Thursday, August 04, 2011

The Truth About Who Pays Corporate Taxes

Are you as sick as I am of hearing, courtesy of the recent federal debt limit debates, that 'big/rich corporations should pay more/higher taxes?'

I don't think I could watch CNBC or Bloomberg for the past month without hearing some Democratic Congress member, the president, or a liberal pundit repeat some variant of that old saw.

Trouble is, it demonstrates complete economic illiteracy by those who mouth those sentiments.

Harvard economics professor Greg Mankiw wrote in his blog, borrowing from his textbook,

"But before deciding that the corporate income tax is a good way for the government to raise revenue, we should consider who bears the burden of the corporate tax. This is a difficult question on which economists disagree, but one thing is certain: People pay all taxes. When the government levies a tax on a corporation, the corporation is more like a tax collector than a taxpayer. The burden of the tax ultimately falls on people—the owners, customers, or workers of the corporation.

Many economists believe that workers and customers bear much of the burden of the corporate income tax. To see why, consider an example. Suppose that the U.S. government decides to raise the tax on the income earned by car companies. At first, this tax hurts the owners of the car companies, who receive less profit. But over time, these owners will respond to the tax. Because producing cars is less profitable, they invest less in building new car factories. Instead, they invest their wealth in other ways—for example, by buying larger houses or by building factories in other industries or other countries. With fewer car factories, the supply of cars declines, as does the demand for autoworkers. Thus, a tax on corporations making cars causes the price of cars to rise and the wages of autoworkers to fall.

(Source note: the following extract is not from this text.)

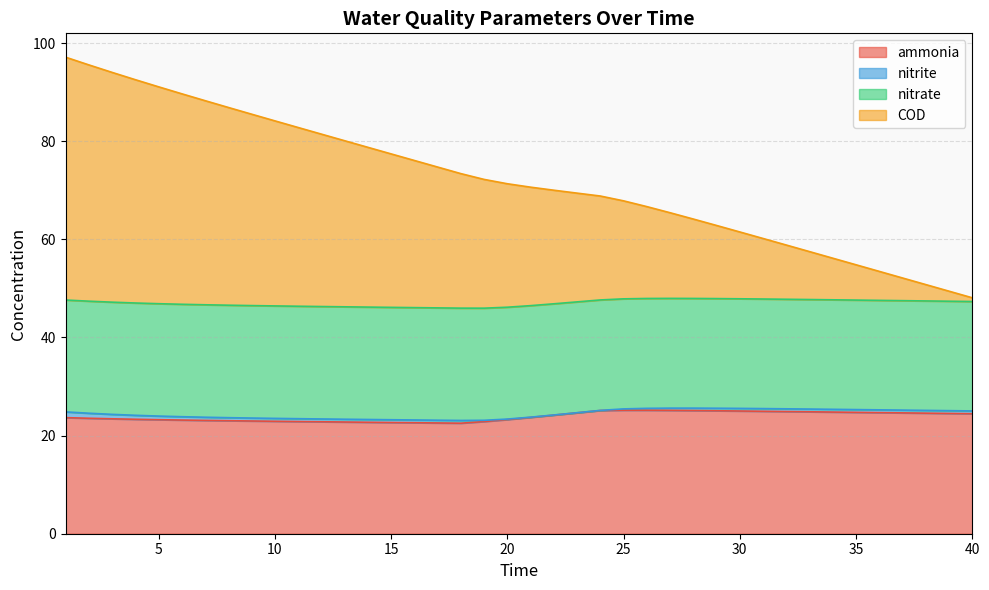

Which series has the widest spread of values?

COD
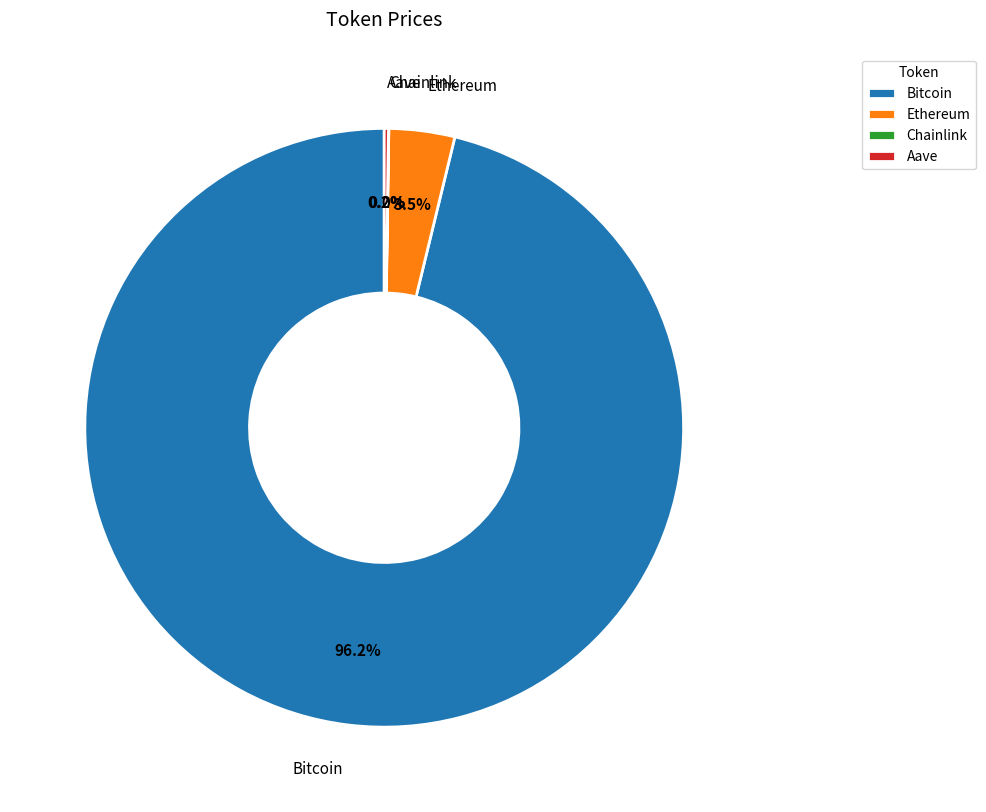

Is there any slice that represents more than half of the pie?

Yes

The corporate income tax shows how dangerous the flypaper theory of tax incidence can be. The corporate income tax is popular in part because it appears to be paid by rich corporations. Yet those who bear the ultimate burden of the tax—the customers and workers of corporations—are often not rich. If the true incidence of the corporate tax were more widely known, this tax might be less popular among voters."
While I have grown weary of federal elected officials of both parties displaying their economic ignorance, even as they dangerously legislate tax policy, I fault even more the business network pundits who continue to spout this nonsense without correcting the fallacy that corporations really pay any tax at all.
Ultimately, as Mankiw explained, it's taxpayers, either as company owners, consumers, or employees.